この場合だとrange: `${sheet}!A${targetData[0][5]}`
の変数代入後はrange: `シート1!A4`
となります。
実行結果
||Start Authentication||
||Authentication successful||
||Start Authentication||
||Authentication successful||
[ '3', '野口 英世', '51', 'Male', '細菌学者', '4' ]
3
||Record updated||
{
spreadsheetId: '1npUO3tdGDw73HwUGBt93OffZQv9H_lLI2TmGtzZ9aiY',
updatedRange: "'シート1'!A4:E4",
updatedRows: 1,
updatedColumns: 4,
updatedCells: 4
}
||Start Authentication||
||Authentication successful||
{
range: "'シート1'!A2:F1001",
majorDimension: 'ROWS',
values: [
[ '1', '渋沢 栄一', '91', 'Male', '実業家', '2' ],
[ '2', '津田 梅子', '64', 'Female', '女子教育家', '3' ],
[ '3', '北里 柴三郎', '78', 'Male', '微生物学者, 教育者', '4' ]
]
}
新紙幣メンツが揃いましたね。
以上がサンプルコードです。
Deleteの方法は公式ドキュメントなどを参考にしながら作ってみてください(作れって言われたら作ります)。

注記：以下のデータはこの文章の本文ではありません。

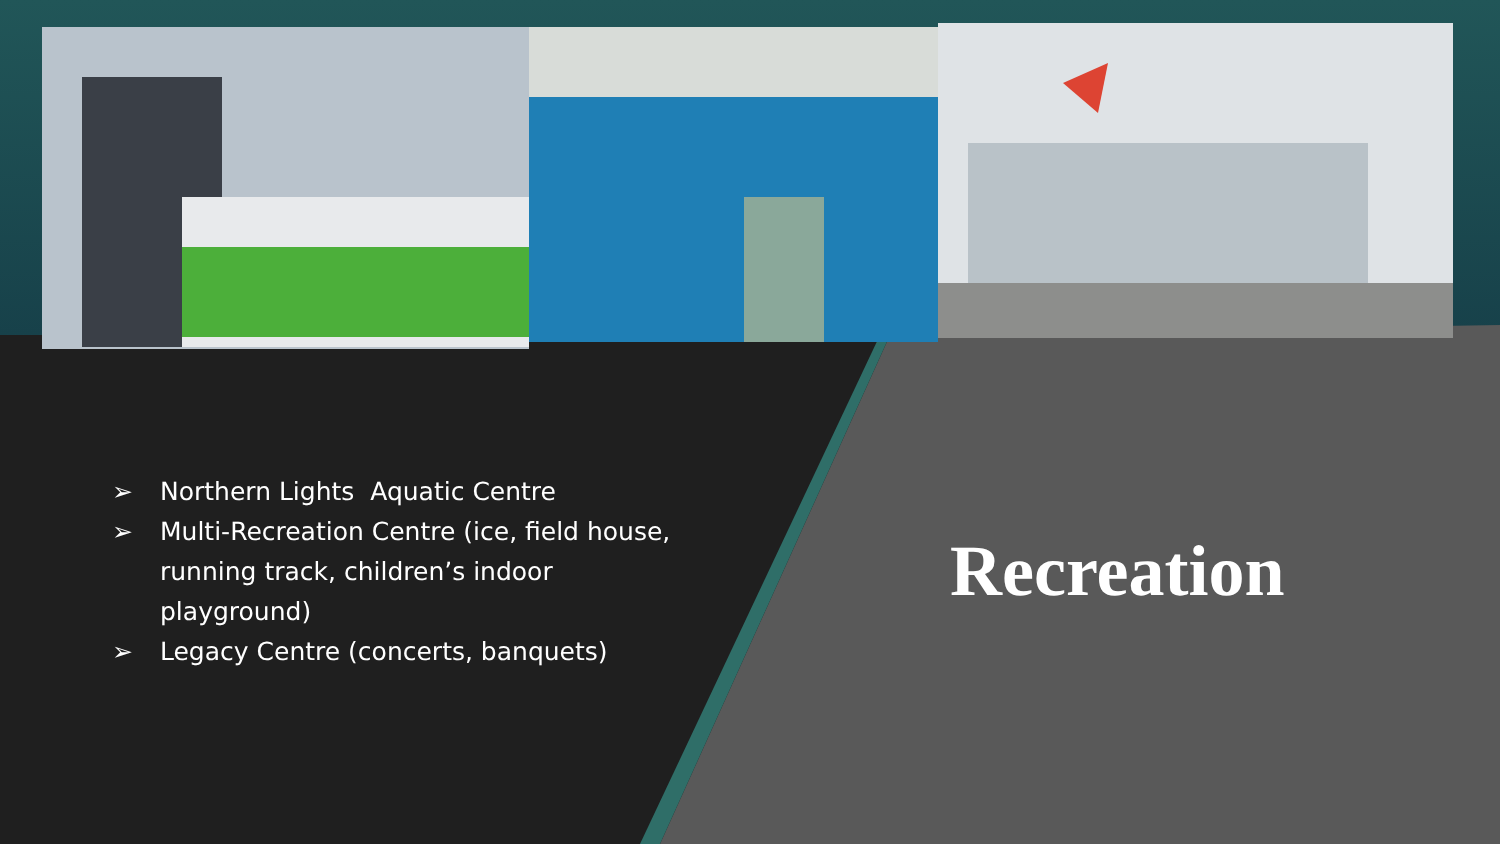➢ Northern Lights Aquatic Centre
➢ Multi-Recreation Centre (ice, field house, running track, children’s indoor playground)
➢ Legacy Centre (concerts, banquets)
Recreation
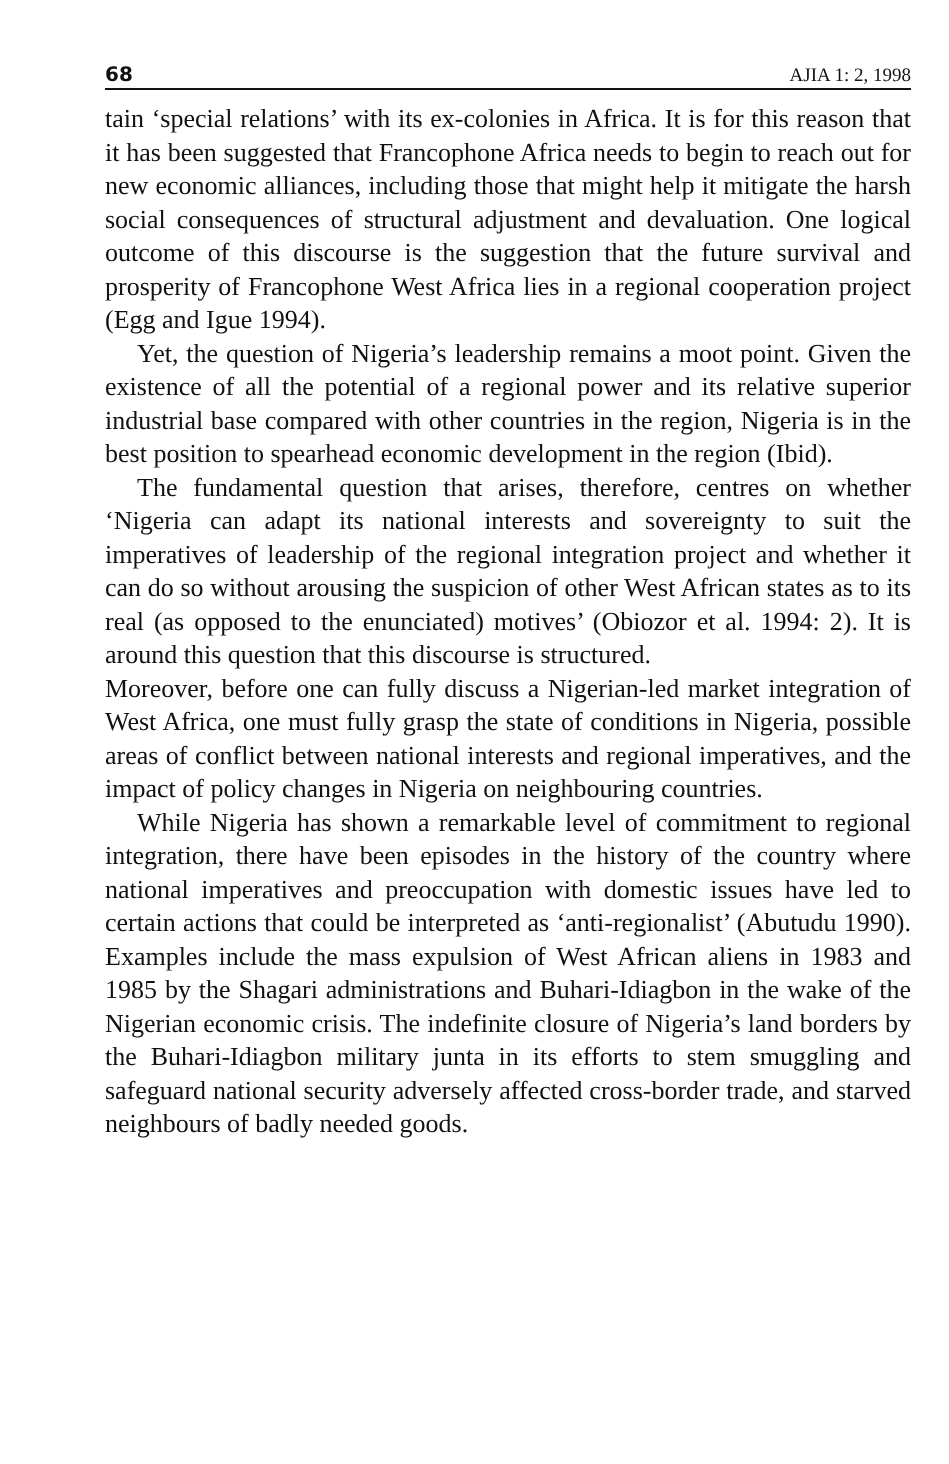68 AJIA 1: 2, 1998
tain ‘special relations’ with its ex-colonies in Africa. It is for this reason that it has been suggested that Francophone Africa needs to begin to reach out for new economic alliances, including those that might help it mitigate the harsh social consequences of structural adjustment and devaluation. One logical outcome of this discourse is the suggestion that the future survival and prosperity of Francophone West Africa lies in a regional cooperation project (Egg and Igue 1994).
Yet, the question of Nigeria’s leadership remains a moot point. Given the existence of all the potential of a regional power and its relative superior industrial base compared with other countries in the region, Nigeria is in the best position to spearhead economic development in the region (Ibid).
The fundamental question that arises, therefore, centres on whether ‘Nigeria can adapt its national interests and sovereignty to suit the imperatives of leadership of the regional integration project and whether it can do so without arousing the suspicion of other West African states as to its real (as opposed to the enunciated) motives’ (Obiozor et al. 1994: 2). It is around this question that this discourse is structured.
Moreover, before one can fully discuss a Nigerian-led market integration of West Africa, one must fully grasp the state of conditions in Nigeria, possible areas of conflict between national interests and regional imperatives, and the impact of policy changes in Nigeria on neighbouring countries.
While Nigeria has shown a remarkable level of commitment to regional integration, there have been episodes in the history of the country where national imperatives and preoccupation with domestic issues have led to certain actions that could be interpreted as ‘anti-regionalist’ (Abutudu 1990). Examples include the mass expulsion of West African aliens in 1983 and 1985 by the Shagari administrations and Buhari-Idiagbon in the wake of the Nigerian economic crisis. The indefinite closure of Nigeria’s land borders by the Buhari-Idiagbon military junta in its efforts to stem smuggling and safeguard national security adversely affected cross-border trade, and starved neighbours of badly needed goods.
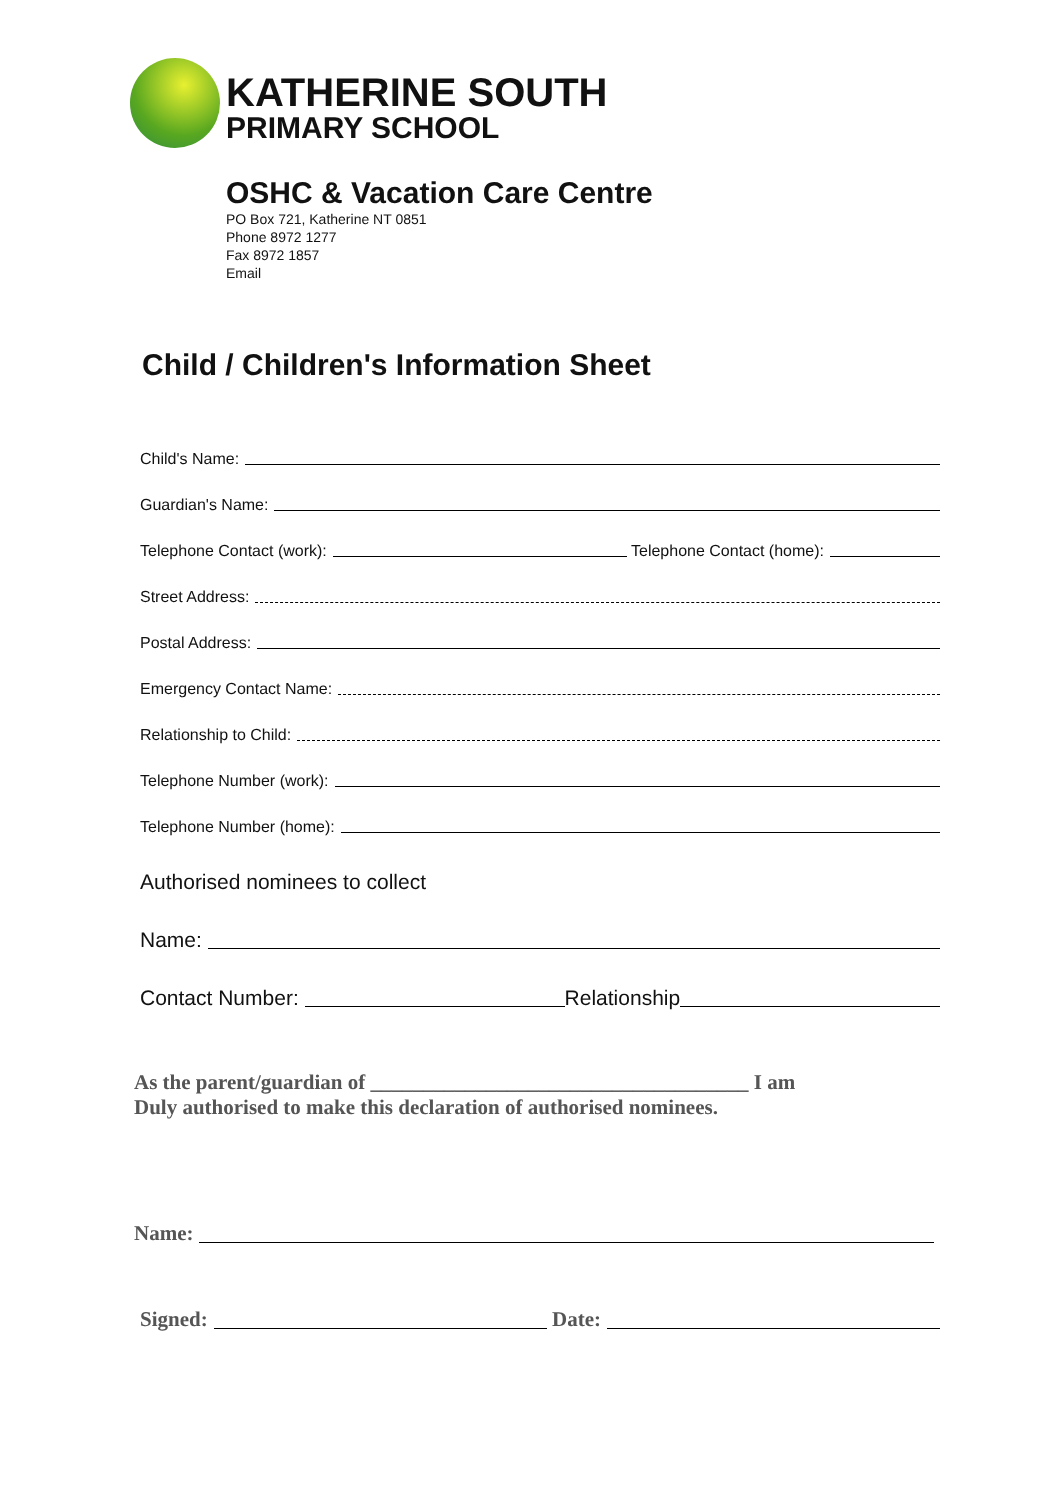KATHERINE SOUTH
PRIMARY SCHOOL
OSHC & Vacation Care Centre
PO Box 721, Katherine NT 0851
Phone 8972 1277
Fax 8972 1857
Email
Child / Children's Information Sheet
Child's Name:
Guardian's Name:
Telephone Contact (work): Telephone Contact (home):
Street Address:
Postal Address:
Emergency Contact Name:
Relationship to Child:
Telephone Number (work):
Telephone Number (home):
Authorised nominees to collect
Name:
Contact Number: Relationship
As the parent/guardian of ____________________________________ I am
Duly authorised to make this declaration of authorised nominees.
Name:
Signed: Date:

ちなみに、このサンプルコードは見れば分かる通りGoogle Auth認証を処理ごとに何度も繰り返すようになっています。
無駄な認証リクエストをなくしたい場合は、ご自身でのコードの修正をお願いします(_ _)。
まとめ
最後の最後に適当なところが残っていますが、だいたいこんな感じです。v4でサービスアカウントを使って実装する方法がなかなかインターネットを調べても見つからず苦労しました。本当にお遊び程度ならデータの管理も楽ちんで、お金もかからないので、もしよかったら使ってみてください。
他のデータの取得方法などについては公式ドキュメントをご参照ください。